→ **Saved entries**:
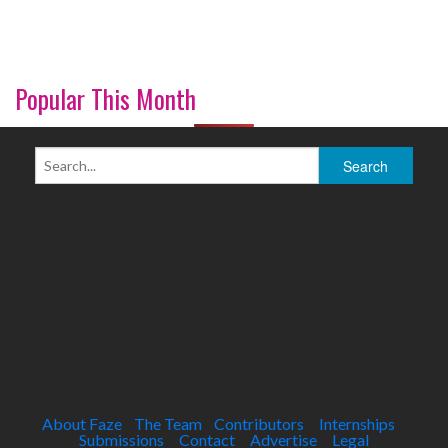
Popular This Month
About Faze
The Team
Contributors
Internships
Submissions
Contact
Advertise
Legal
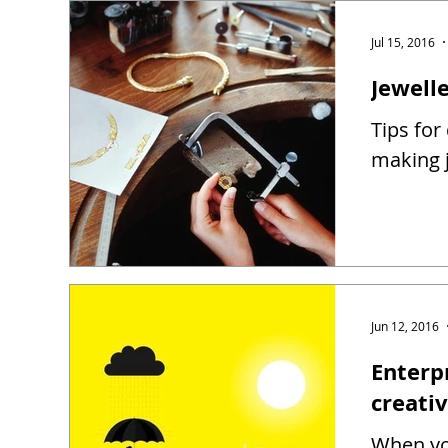
Jul 15, 2016
Jewell
Tips for
making j
Jun 12, 2016
Enterp
creati
When you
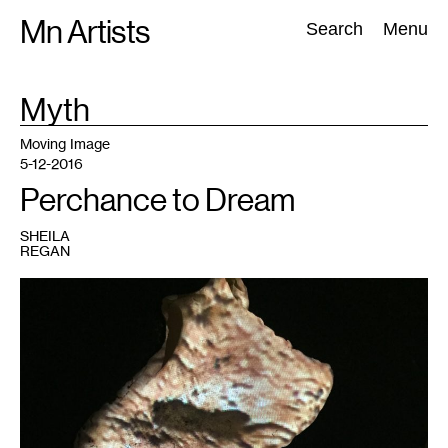
Skip
Mn Artists
Search:
Search
Menu
to
content
TAG
Myth
:
All
(
2389
)
Performing Arts
(
843
)
Visual Art
(
798
)
Moving Image
5-12-2016
Perchance to Dream
SHEILA
REGAN
1
Ryan/Laidlaw,
Epidemagogue
(detail).
Photo
courtesy
of
the
author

→ **Task details**: Copy the text of every row above word for word, and leave the pictures out of your answer.

→ **Solved exercise**:
Popular This Month
About Faze
The Team
Contributors
Internships
Submissions
Contact
Advertise
Legal
Jul 15, 2016
Jewell
Tips for
making j
Jun 12, 2016
Enterp
creati
When you
Skip
Mn Artists
Search:
Search
Menu
to
content
TAG
Myth
:
All
(
2389
)
Performing Arts
(
843
)
Visual Art
(
798
)
Moving Image
5-12-2016
Perchance to Dream
SHEILA
REGAN
1
Ryan/Laidlaw,
Epidemagogue
(detail).
Photo
courtesy
of
the
author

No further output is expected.